What does Mentha Piperita Leaf Extract/Peppermint Leaf Extract do in a cosmetic formula?
This ingredient is primarily a botanical skin-conditioning extract, often used for a fresh sensory profile, masking, and light antioxidant support. In rinse-off and leave-on products, it can also contribute a cooling feel depending on the extract composition.
Is Mentha Piperita Leaf Extract/Peppermint Leaf Extract clean?
Clean-beauty frameworks generally allow it, but it is a more active fragrant botanical than a bland plant extract.

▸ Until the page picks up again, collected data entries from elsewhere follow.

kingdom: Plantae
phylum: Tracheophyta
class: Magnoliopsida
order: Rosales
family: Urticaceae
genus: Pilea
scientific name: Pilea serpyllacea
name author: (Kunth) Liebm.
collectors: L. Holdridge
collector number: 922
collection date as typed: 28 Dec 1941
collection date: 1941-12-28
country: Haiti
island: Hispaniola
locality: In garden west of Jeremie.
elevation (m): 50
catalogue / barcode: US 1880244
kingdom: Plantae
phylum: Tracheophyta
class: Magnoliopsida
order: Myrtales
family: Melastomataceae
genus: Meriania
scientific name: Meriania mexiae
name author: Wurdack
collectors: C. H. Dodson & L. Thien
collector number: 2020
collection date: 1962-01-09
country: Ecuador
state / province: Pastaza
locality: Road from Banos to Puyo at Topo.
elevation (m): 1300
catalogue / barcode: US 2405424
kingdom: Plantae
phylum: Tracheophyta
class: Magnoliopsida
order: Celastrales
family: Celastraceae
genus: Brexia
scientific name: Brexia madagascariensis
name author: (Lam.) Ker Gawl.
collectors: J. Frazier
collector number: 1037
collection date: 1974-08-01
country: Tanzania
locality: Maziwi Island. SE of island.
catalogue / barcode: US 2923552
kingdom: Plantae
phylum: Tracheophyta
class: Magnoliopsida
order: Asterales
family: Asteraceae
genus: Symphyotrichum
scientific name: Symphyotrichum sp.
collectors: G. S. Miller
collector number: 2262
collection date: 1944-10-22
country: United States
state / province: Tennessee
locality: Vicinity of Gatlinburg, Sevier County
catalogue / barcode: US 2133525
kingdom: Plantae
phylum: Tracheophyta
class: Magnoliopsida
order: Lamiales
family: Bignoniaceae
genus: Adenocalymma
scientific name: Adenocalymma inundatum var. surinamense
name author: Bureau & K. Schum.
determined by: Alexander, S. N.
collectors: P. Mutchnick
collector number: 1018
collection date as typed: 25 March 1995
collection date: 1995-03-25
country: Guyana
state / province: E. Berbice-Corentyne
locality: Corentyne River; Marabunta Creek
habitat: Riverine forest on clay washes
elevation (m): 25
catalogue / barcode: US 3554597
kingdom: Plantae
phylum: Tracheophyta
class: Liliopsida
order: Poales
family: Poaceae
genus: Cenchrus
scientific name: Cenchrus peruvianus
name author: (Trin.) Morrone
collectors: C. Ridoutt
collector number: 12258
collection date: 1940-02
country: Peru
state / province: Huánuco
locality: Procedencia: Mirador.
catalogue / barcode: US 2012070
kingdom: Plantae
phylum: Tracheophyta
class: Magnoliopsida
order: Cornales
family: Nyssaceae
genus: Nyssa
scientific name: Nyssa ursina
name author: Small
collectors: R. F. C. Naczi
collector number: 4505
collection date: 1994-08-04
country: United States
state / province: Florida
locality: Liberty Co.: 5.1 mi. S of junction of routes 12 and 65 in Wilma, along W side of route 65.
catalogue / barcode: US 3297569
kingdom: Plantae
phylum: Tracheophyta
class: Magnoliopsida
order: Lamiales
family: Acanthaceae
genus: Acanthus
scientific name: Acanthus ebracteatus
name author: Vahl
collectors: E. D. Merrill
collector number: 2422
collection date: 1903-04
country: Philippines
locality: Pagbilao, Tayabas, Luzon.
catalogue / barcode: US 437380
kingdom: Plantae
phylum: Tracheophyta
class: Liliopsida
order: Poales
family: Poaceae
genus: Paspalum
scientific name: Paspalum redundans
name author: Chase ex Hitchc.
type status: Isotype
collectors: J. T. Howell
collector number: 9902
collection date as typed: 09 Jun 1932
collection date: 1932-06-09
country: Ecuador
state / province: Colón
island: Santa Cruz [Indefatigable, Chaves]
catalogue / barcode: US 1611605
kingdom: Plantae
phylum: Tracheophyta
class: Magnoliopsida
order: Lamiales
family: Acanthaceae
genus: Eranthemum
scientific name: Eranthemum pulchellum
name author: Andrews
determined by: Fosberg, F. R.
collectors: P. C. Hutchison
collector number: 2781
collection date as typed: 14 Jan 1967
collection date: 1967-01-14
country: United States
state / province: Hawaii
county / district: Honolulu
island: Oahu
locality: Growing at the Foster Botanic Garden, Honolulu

Its volatile terpene fraction can be sensitizing for some users, and allergen labeling may apply when fragrance constituents exceed regional thresholds.
Is Mentha Piperita Leaf Extract/Peppermint Leaf Extract sustainable?
This material is plant-derived and typically renewable, with a relatively favorable end-of-life profile when made as a water, alcohol, or glycerin extract. Sustainability depends on agricultural practices, solvent choice, and whether the supply chain uses certified organic or responsibly grown crops.
Is Mentha Piperita Leaf Extract/Peppermint Leaf Extract COSMOS-approved?
It is permitted under COSMOS-natural and COSMOS-organic when made from approved plant material and extraction solvents, with organic status depending on certified organic sourcing. It aligns reasonably well with Green Chemistry when extracted using low-concern solvents and processed without unnecessary purification steps.
How does Mentha Piperita Leaf Extract/Peppermint Leaf Extract work chemically?
This compound is a complex botanical mixture containing polar phenolics plus a variable volatile terpene fraction, so composition depends strongly on cultivar, harvest timing, and extraction solvent. Typical cosmetic use is supplier-dependent, often at low levels for leave-on products, and formulators usually account for fragrance-allergen thresholds, heat sensitivity, and possible sensory intensity in eye-area or compromised-barrier formulas.